Podany fragment.
§ §
We wtorek natomiast - jak zapowiedział - rząd podejmie decyzje, które "dadzą ludziom gwarancje, że ich domy zostaną odbudowane".
Nie chcę nieodpowiedzialnie mówić, ile to będzie pieniędzy, ale chcę odpowiedzialnie powiedzieć, że mieszkańcy na pewno nie zostaną sami z tym dramatem - powiedział szef rządu.
Tusk podkreślił, że z jego informacji wynika, iż obecnie zapewnione są "elementarne potrzeby" ofiar nawałnicy na najbliższe kilka, kilkanaście godzin: woda, jedzenie, dach nad głową. Zapowiedział, że jeśli będzie potrzeba, "będziemy szybko dysponowali mieszkaniami kontenerowymi".
Dodał, że po rozmowach z mieszkańcami wie, że najbardziej potrzebują oni pewności, że nie zostaną sami za tydzień, czy za dwa tygodnie.
Dlatego - powiedział premier - za tydzień sytuację na miejscu sprawdzi wicepremier i szef MSWiA Grzegorz Schetyna - który w sobotę towarzyszy premierowi na terenach, które ucierpiały w wyniku nawałnic - a sam Tusk za miesiąc ponownie przyjedzie do Sieroniowic, sprawdzić osobiście "jak to jest".
Tusk zapowiedział, że szacowanie strat poszczególnych gospodarstw i ludzi będzie robione bardzo starannie. Będziemy starali się trafić z pomocą bardzo dokładnie, żeby ona trafiła w tej ilości, w jakiej jest niezbędna, dokładnie do ludzi, a nie żeby wędrowała gdzieś po urzędach. Szacować chcemy każdy przypadek z osobna, a nie abstrakcyjne straty na poziomie województwa- tłumaczył.
"Nie zabraknie sił, ani środków"
Premier obiecał mieszkańcom, że "nie zabraknie sił, ani środków", aby jak najszybciej usunąć skutki piątkowej nawałnicy. Mieszkańcy prosili premiera o osobiste zaangażowanie oraz szybki powrót do Sieroniowic, aby skontrolować postęp prac.
§ §
Zestaw zadań.
1/ Kto według fragmentu o nawałnicy sprawdzi sytuację na miejscu za tydzień?
2/ Przetłumacz na angielski zdanie z fragmentu o nawałnicy: „Dodał, że po rozmowach z mieszkańcami wie, że najbardziej potrzebują oni pewności, że nie zostaną sami za tydzień, czy za dwa tygodnie”.
3/ Określ, czy poniższe stwierdzenia są zgodne z fragmentem o nawałnicy. Przy każdym odpowiedz „tak” lub „nie” i przytocz rozstrzygające słowa fragmentu.
(a) Tusk za miesiąc ponownie przyjedzie do Sieroniowic.
(b) Straty mają być szacowane na poziomie województwa.
(c) Nawałnica przeszła w sobotę.
Rekordy nie są tu do niczego potrzebne.
§ §
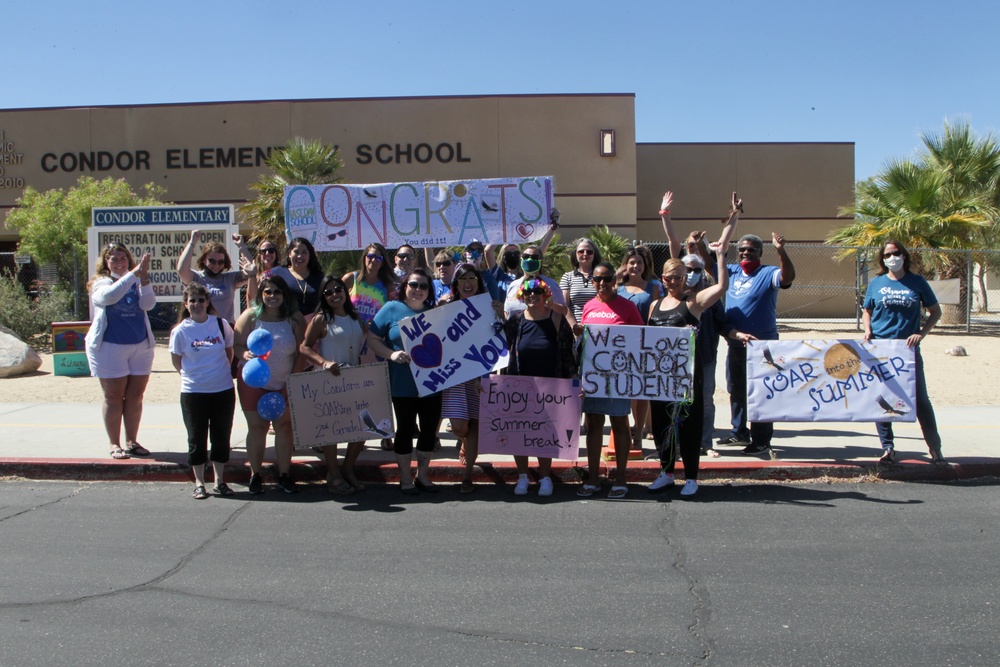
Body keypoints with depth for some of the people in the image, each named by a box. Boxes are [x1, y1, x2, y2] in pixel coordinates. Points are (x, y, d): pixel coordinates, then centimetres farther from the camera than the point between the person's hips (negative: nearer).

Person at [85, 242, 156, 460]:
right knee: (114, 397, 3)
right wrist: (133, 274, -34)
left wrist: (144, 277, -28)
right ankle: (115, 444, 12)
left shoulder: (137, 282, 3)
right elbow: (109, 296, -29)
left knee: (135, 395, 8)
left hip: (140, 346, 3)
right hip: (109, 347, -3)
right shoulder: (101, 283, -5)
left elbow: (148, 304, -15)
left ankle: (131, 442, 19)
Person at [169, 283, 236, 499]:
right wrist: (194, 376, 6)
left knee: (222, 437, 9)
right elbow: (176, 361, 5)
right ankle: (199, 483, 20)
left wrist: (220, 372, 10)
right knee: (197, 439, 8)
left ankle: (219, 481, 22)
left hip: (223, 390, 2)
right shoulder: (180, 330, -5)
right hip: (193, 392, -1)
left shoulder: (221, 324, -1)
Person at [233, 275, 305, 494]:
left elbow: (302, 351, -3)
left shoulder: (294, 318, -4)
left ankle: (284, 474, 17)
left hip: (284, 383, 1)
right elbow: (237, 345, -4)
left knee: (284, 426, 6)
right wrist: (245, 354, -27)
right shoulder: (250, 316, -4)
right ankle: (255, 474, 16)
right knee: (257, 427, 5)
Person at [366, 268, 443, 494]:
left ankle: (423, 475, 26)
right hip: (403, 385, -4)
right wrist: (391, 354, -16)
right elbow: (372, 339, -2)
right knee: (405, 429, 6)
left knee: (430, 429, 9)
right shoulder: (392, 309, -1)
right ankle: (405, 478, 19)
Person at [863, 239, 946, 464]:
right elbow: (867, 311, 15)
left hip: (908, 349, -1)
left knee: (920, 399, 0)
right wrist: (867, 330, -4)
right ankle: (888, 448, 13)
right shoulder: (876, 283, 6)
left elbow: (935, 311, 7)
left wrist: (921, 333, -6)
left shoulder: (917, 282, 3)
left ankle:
§ §
Lista odpowiedzi.
1/ Wicepremier i szef MSWiA Grzegorz Schetyna.

2/ He added that after talking with the residents he knows that what they need most is the certainty that they will not be left alone in a week or in two weeks.

3/
(a) Tak: „a sam Tusk za miesiąc ponownie przyjedzie do Sieroniowic”.
(b) Nie: „Szacować chcemy każdy przypadek z osobna, a nie abstrakcyjne straty na poziomie województwa”.
(c) Nie: „skutki piątkowej nawałnicy”.